There are three main flows of project work for the team:

  1. Flickr Commons nurturing and growing
  2. Start Data Lifeboat
  3. Continue 100-year plan ideation and workshopping

Flickr Commons

Flickr Commons turned 16 years old last week. To celebrate, we launched the first instantiation of a new front door which lives at commons.flickr.org. The intent is to help Commons fans explore the different members’ collections more easily, and get a sense of recent activity across the aggregate. We hope to do another handful of releases over this year and beyond.

The other good news is that we’re nearly, finally, ready to welcome new members into the program. The software that supported new registrations and members had decayed a bit over the last decade, so, working with the company team—thanks Ruppel et al—we’ve co-designed a new set of Commons-specific APIs that will help the Foundation really lean into supporting Flickr Commons members from now on.

We are going to build: 1) a new registration form, 2) improved onboarding resources/workflow, 3) the new discovery layer you can now see at commons.flickr.org, and 4) better admin tools for the team to watch over the health of the program, and the happiness of our members. This will all be rolling out in the first half of this year. I don’t have a date for our first new tranche of members, but rest assured, we’ll let you know!

Later in the year, we want to find out a lot more about Flickr members interact with Flickr Commons and see if we can support them to more easily keep track of their input and progress. If you fit into this group, we’d like to know you!

Data Lifeboat

Last year, we applied to the National Endowment for the Humanities (NEH) to develop a first set of prototyping for our Data Lifeboat concept. That’s the idea that we should actually plan for a possible end of flickr.com, developing “lifeboats” that can carry Flickr photos to other places if the big ship goes down. It was gratifying that the NEH decided to support this first block of work.

Our framing for the grant is to create two identical lifeboats containing Flickr pictures, “objective metadata” like EXIF, and a first crack at “social metadata”—the stuff that is only created on Flickr—because we think that’s essential for longer term contextual, archival framing of the existence of a Flickr photo. After all, on Flickr (and off) a photo is a social object, that is discussed, arranged, annotated, pointed at, and displayed, and EXIF data (the data that is created when a digital camera takes a photograph) falls short.

We’re planning to post NEH-grant-specific updates the blog at the end of each month, so stay tuned for that. (I’d better write that next!)

→ Data segment
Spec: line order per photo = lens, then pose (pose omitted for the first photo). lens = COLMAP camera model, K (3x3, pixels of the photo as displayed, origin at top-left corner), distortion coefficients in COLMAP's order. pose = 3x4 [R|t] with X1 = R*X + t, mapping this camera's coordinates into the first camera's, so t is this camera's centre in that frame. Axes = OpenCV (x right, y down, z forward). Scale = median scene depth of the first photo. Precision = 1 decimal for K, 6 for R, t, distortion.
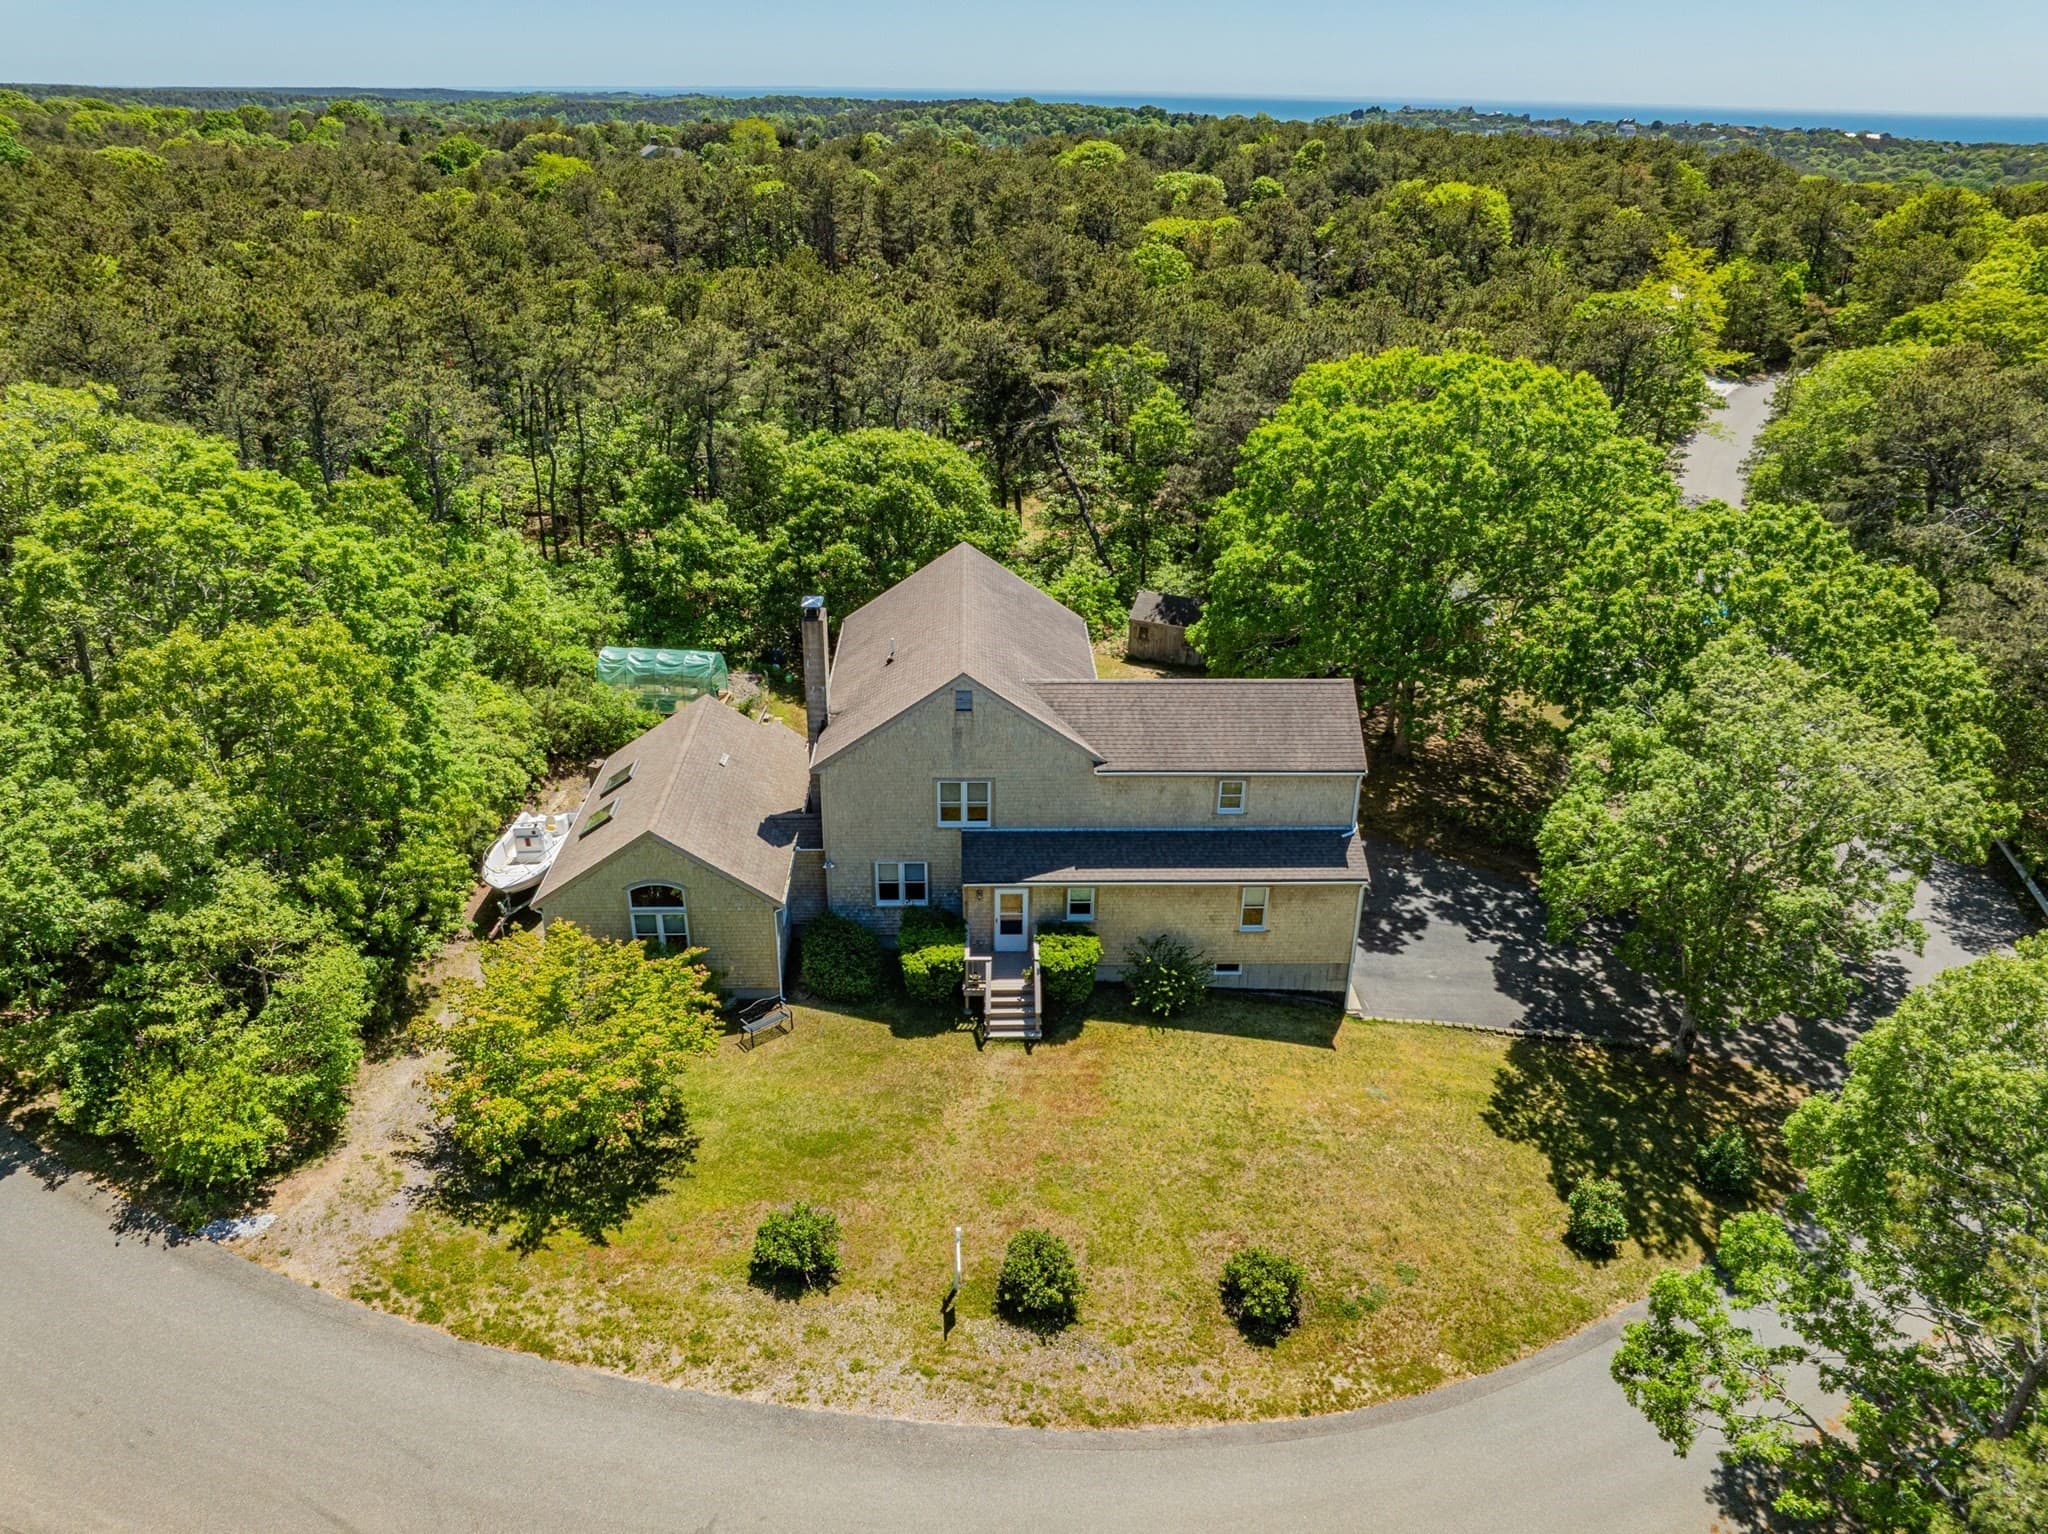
lens RADIAL K [[1434.2, 0, 1024.0], [0, 1434.2, 767.0], [0, 0, 1]] dist [-0.001380, -0.000287]
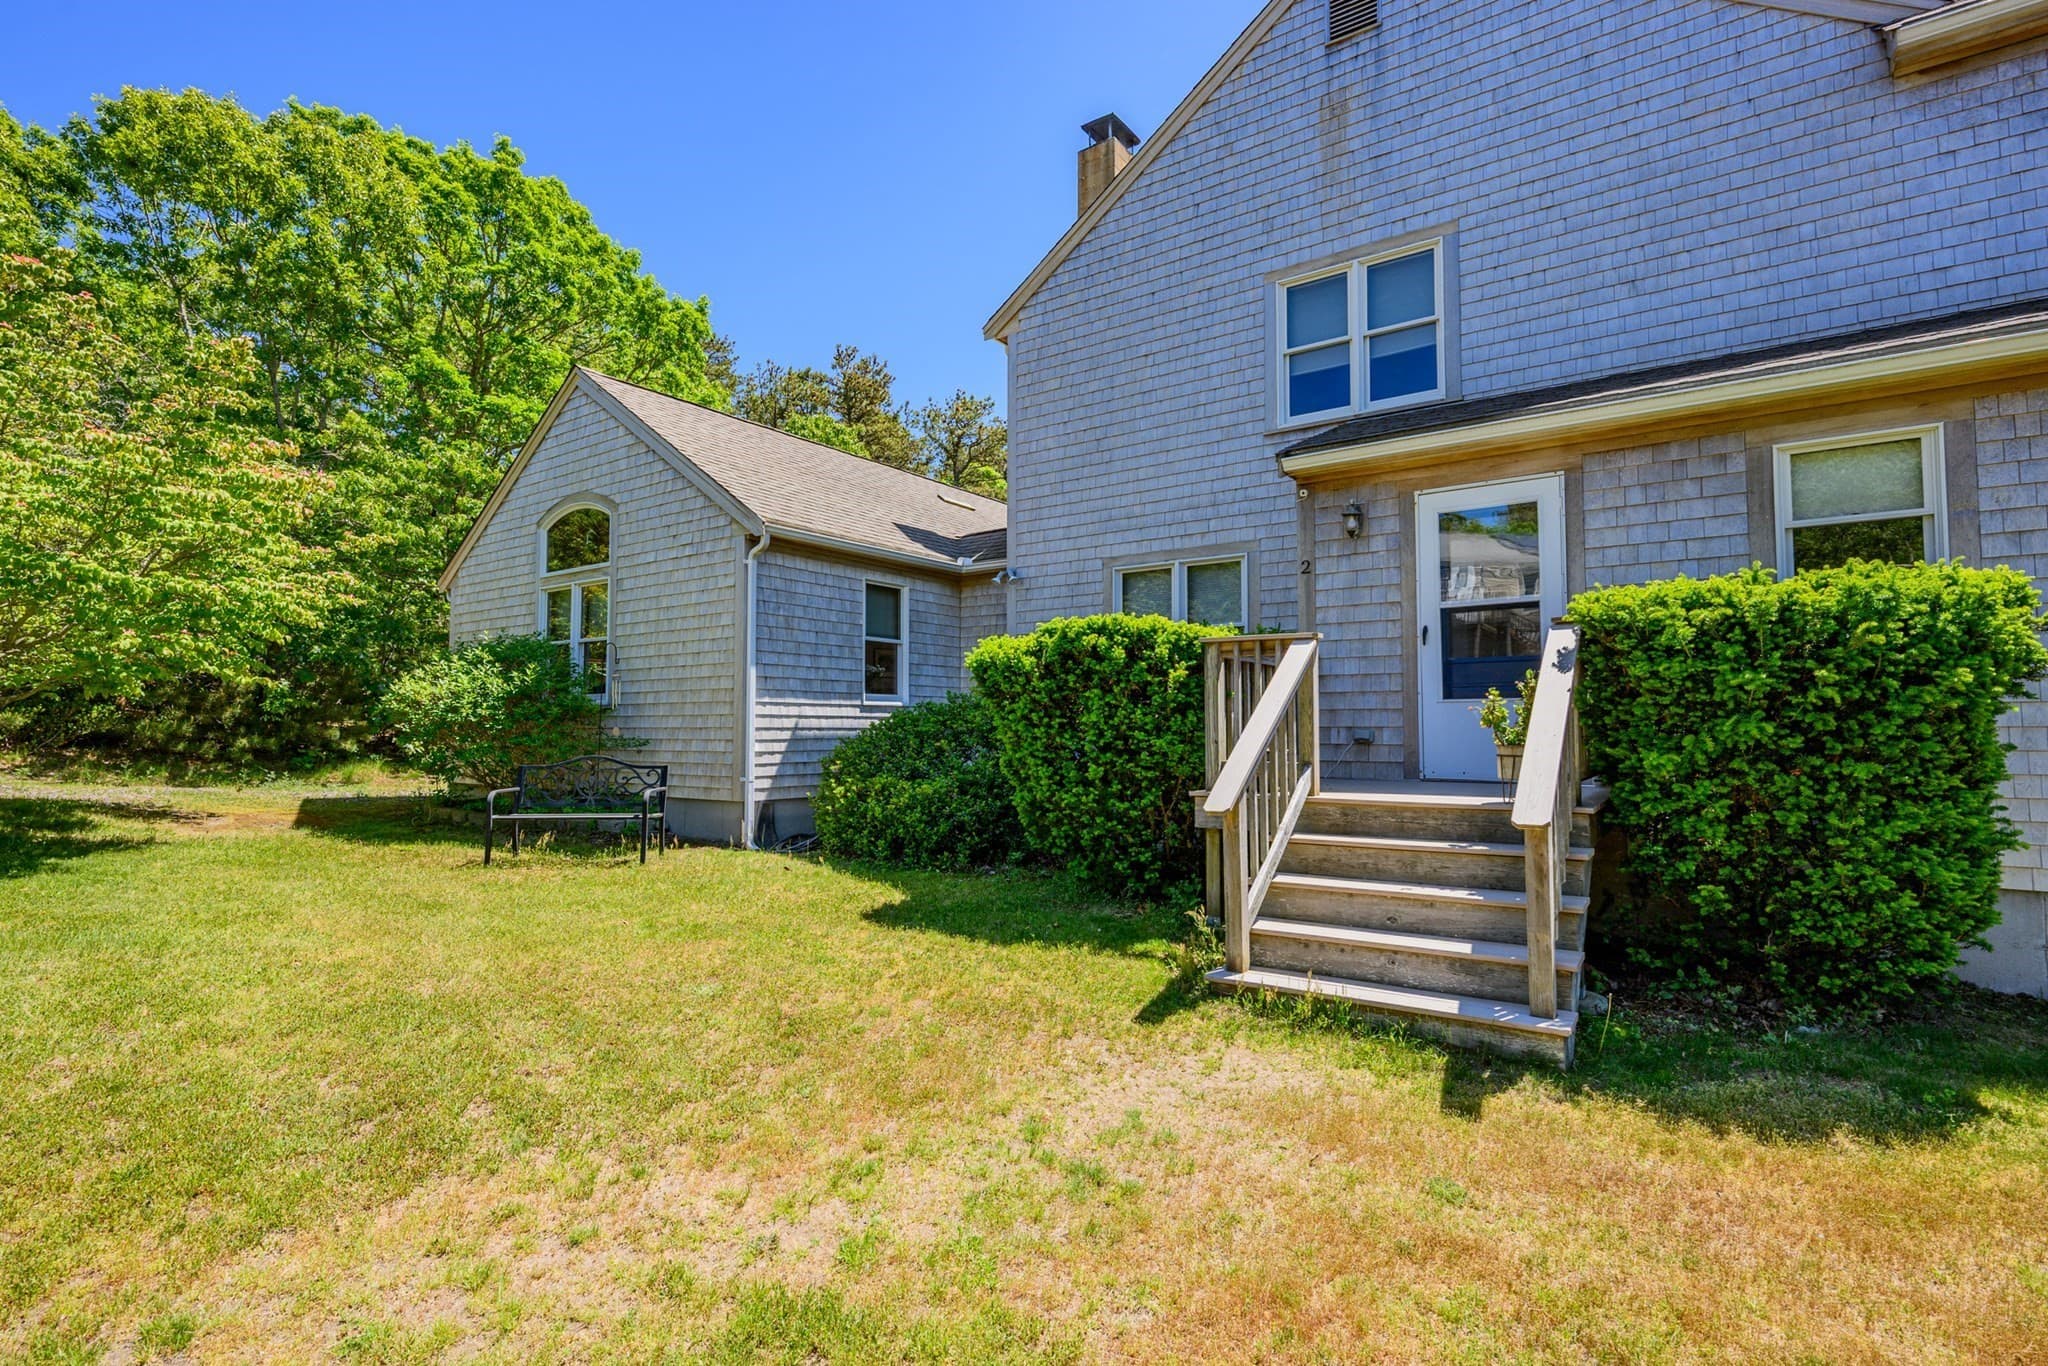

→ What to work on
A. Translate this sentence from the project update into Spanish: "It was gratifying that the NEH decided to support this first block of work."
B. According to the project update, why will the lifeboats include "social metadata" along with objective metadata such as EXIF? Answer in one to three sentences.
C. Copy everything in the project update from "There are three" down to "year and beyond.".

→ Problem solutions
A. Fue gratificante que el NEH decidiera apoyar este primer bloque de trabajo.

B. Social metadata is created only on Flickr and is considered essential for the longer-term contextual, archival framing of a Flickr photo's existence. A photo is a social object that is discussed, arranged, annotated, pointed at, and displayed, and EXIF data alone falls short of capturing that.

C.
There are three main flows of project work for the team:

  1. Flickr Commons nurturing and growing
  2. Start Data Lifeboat
  3. Continue 100-year plan ideation and workshopping

Flickr Commons

Flickr Commons turned 16 years old last week. To celebrate, we launched the first instantiation of a new front door which lives at commons.flickr.org. The intent is to help Commons fans explore the different members’ collections more easily, and get a sense of recent activity across the aggregate. We hope to do another handful of releases over this year and beyond.